ESET researchers have continued their investigation on the Latin American banking trojans with Numando, primarily targeting Brazil and seldom Mexico and Spain in particular. This time it disassembles. Numando is comparable in its use of phony overlay windows, backdoor capability, and the manipulation of utilities such as YouTube to maintain remote configuration to the other malware families. However, Numando doesn’t show symptoms of continual evolution, as did several of the Latin American banking trojans.
Numando is operational since 2018, focusing entirely on Brazil but rare attacks are focused on consumers in Mexico and Spain were reported by specialists. This financial malware, which was written in Delphi, shows bogus overlaying windows to mislead victims into entering sensitive data, including bank services information.
It spreads exclusively via spam and phishing campaigns. Such efforts aren’t precisely sophisticated, and just a few hundred victims were found at the time of writing. As a consequence, it seems Numando is “considerably less successful” than others, such Mekotio and Grandoreiro, across Latin America.
The absence of complexity of the operator has probably helped to achieve a low rate of infection. Recent campaigns comprise spam addressed to Numando, which includes an email with a phishing message and a.ZIP attachment.

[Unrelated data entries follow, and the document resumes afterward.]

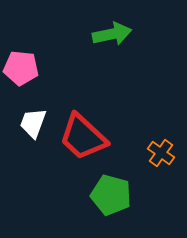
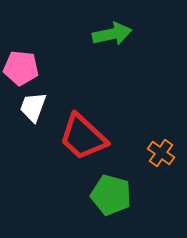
white trapezoid: moved 16 px up
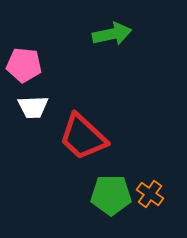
pink pentagon: moved 3 px right, 3 px up
white trapezoid: rotated 112 degrees counterclockwise
orange cross: moved 11 px left, 41 px down
green pentagon: rotated 15 degrees counterclockwise
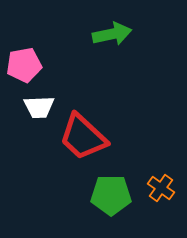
pink pentagon: rotated 16 degrees counterclockwise
white trapezoid: moved 6 px right
orange cross: moved 11 px right, 6 px up
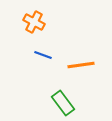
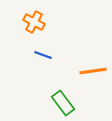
orange line: moved 12 px right, 6 px down
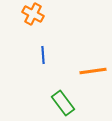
orange cross: moved 1 px left, 8 px up
blue line: rotated 66 degrees clockwise
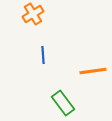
orange cross: rotated 30 degrees clockwise
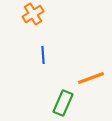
orange line: moved 2 px left, 7 px down; rotated 12 degrees counterclockwise
green rectangle: rotated 60 degrees clockwise
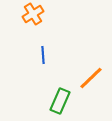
orange line: rotated 24 degrees counterclockwise
green rectangle: moved 3 px left, 2 px up
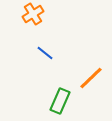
blue line: moved 2 px right, 2 px up; rotated 48 degrees counterclockwise
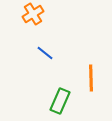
orange line: rotated 48 degrees counterclockwise
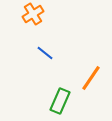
orange line: rotated 36 degrees clockwise
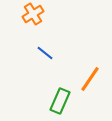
orange line: moved 1 px left, 1 px down
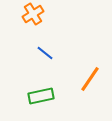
green rectangle: moved 19 px left, 5 px up; rotated 55 degrees clockwise
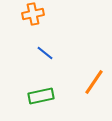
orange cross: rotated 20 degrees clockwise
orange line: moved 4 px right, 3 px down
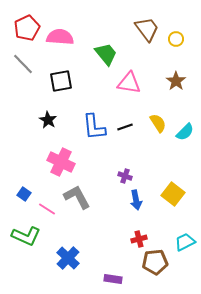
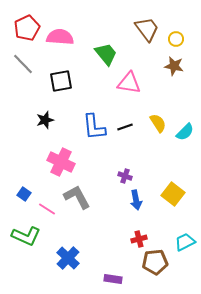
brown star: moved 2 px left, 15 px up; rotated 24 degrees counterclockwise
black star: moved 3 px left; rotated 24 degrees clockwise
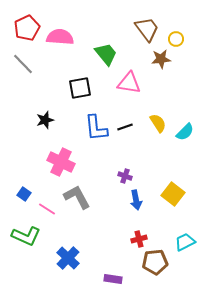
brown star: moved 13 px left, 7 px up; rotated 18 degrees counterclockwise
black square: moved 19 px right, 7 px down
blue L-shape: moved 2 px right, 1 px down
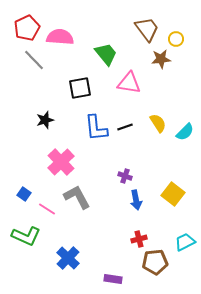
gray line: moved 11 px right, 4 px up
pink cross: rotated 20 degrees clockwise
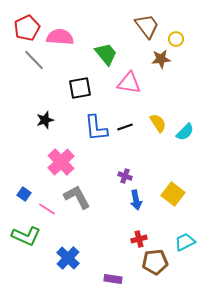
brown trapezoid: moved 3 px up
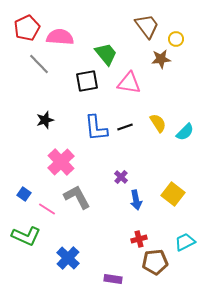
gray line: moved 5 px right, 4 px down
black square: moved 7 px right, 7 px up
purple cross: moved 4 px left, 1 px down; rotated 24 degrees clockwise
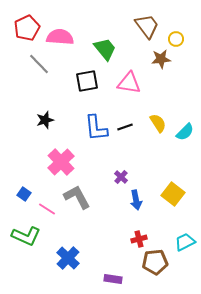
green trapezoid: moved 1 px left, 5 px up
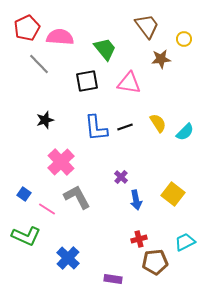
yellow circle: moved 8 px right
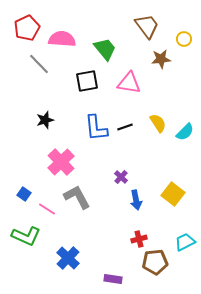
pink semicircle: moved 2 px right, 2 px down
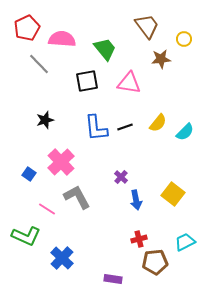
yellow semicircle: rotated 72 degrees clockwise
blue square: moved 5 px right, 20 px up
blue cross: moved 6 px left
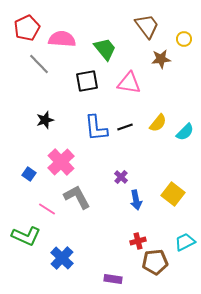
red cross: moved 1 px left, 2 px down
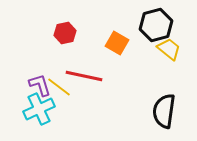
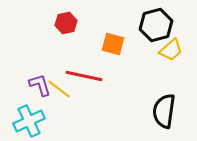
red hexagon: moved 1 px right, 10 px up
orange square: moved 4 px left, 1 px down; rotated 15 degrees counterclockwise
yellow trapezoid: moved 2 px right, 1 px down; rotated 100 degrees clockwise
yellow line: moved 2 px down
cyan cross: moved 10 px left, 12 px down
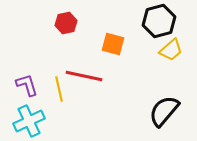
black hexagon: moved 3 px right, 4 px up
purple L-shape: moved 13 px left
yellow line: rotated 40 degrees clockwise
black semicircle: rotated 32 degrees clockwise
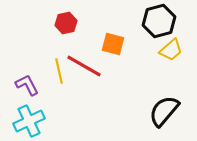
red line: moved 10 px up; rotated 18 degrees clockwise
purple L-shape: rotated 10 degrees counterclockwise
yellow line: moved 18 px up
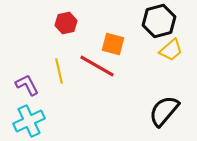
red line: moved 13 px right
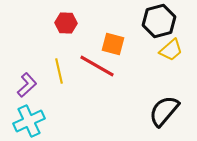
red hexagon: rotated 15 degrees clockwise
purple L-shape: rotated 75 degrees clockwise
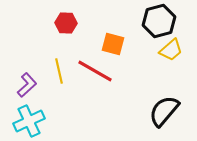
red line: moved 2 px left, 5 px down
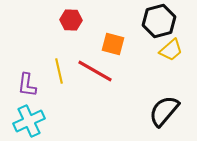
red hexagon: moved 5 px right, 3 px up
purple L-shape: rotated 140 degrees clockwise
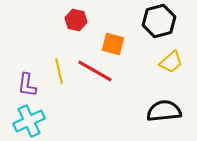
red hexagon: moved 5 px right; rotated 10 degrees clockwise
yellow trapezoid: moved 12 px down
black semicircle: rotated 44 degrees clockwise
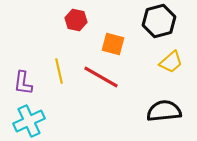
red line: moved 6 px right, 6 px down
purple L-shape: moved 4 px left, 2 px up
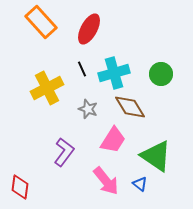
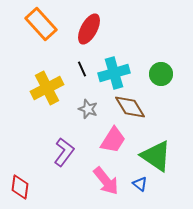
orange rectangle: moved 2 px down
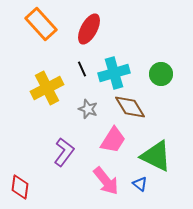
green triangle: rotated 8 degrees counterclockwise
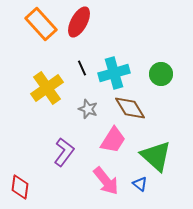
red ellipse: moved 10 px left, 7 px up
black line: moved 1 px up
yellow cross: rotated 8 degrees counterclockwise
brown diamond: moved 1 px down
green triangle: rotated 16 degrees clockwise
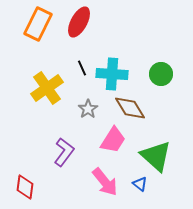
orange rectangle: moved 3 px left; rotated 68 degrees clockwise
cyan cross: moved 2 px left, 1 px down; rotated 20 degrees clockwise
gray star: rotated 18 degrees clockwise
pink arrow: moved 1 px left, 1 px down
red diamond: moved 5 px right
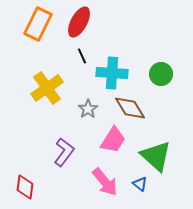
black line: moved 12 px up
cyan cross: moved 1 px up
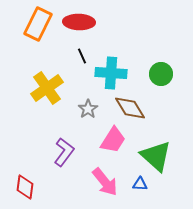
red ellipse: rotated 64 degrees clockwise
cyan cross: moved 1 px left
blue triangle: rotated 35 degrees counterclockwise
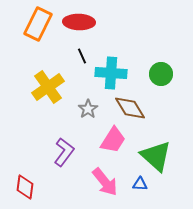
yellow cross: moved 1 px right, 1 px up
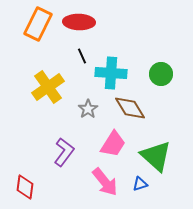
pink trapezoid: moved 4 px down
blue triangle: rotated 21 degrees counterclockwise
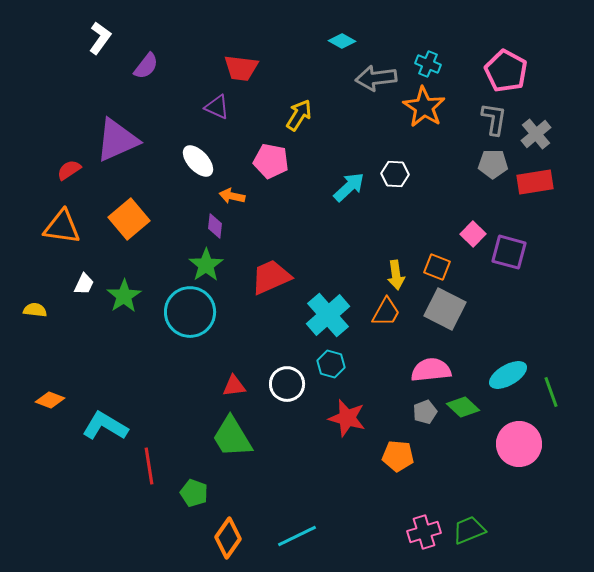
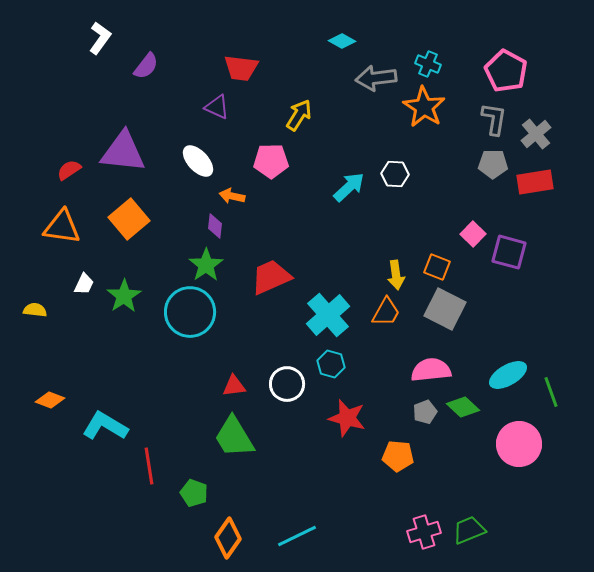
purple triangle at (117, 140): moved 6 px right, 12 px down; rotated 30 degrees clockwise
pink pentagon at (271, 161): rotated 12 degrees counterclockwise
green trapezoid at (232, 437): moved 2 px right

“Some Numando variants store these images in an encrypted ZIP archive inside their .rsrc sections, while others utilize a separate Delphi DLL just for this storage. Backdoor capabilities allow Numando to simulate mouse and keyboard actions, restart and shut down the machine, display overlay windows, take screenshots and kill browser processes.” reads the analysis published by ESET. “Unlike other Latin American banking trojans, however, the commands are defined as numbers rather than strings, which inspired our naming of this malware family.”
A decoy. ZIP file and a genuine file are downloaded containing a. CAB archive — with a valid software application included — an injector, and the Trojan. The malware is hidden within a large. BMP picture file. The injecter is laterally loaded and the malware is decrypted using an XOR method and a key for the software program is implemented.
Numando will build counterfeit overlays whenever a victim visits financial services once downloaded on a targeted system. If users give their credentials, they are taken and forwarded to the C2 server of the malware. In addition to managing remote configuration settings, Numando exploits public services, particularly Pastebin and YouTUbe. Numando may also replicate mouse clicks and key shell operations; hijack the shutdown of a PC and restart operations.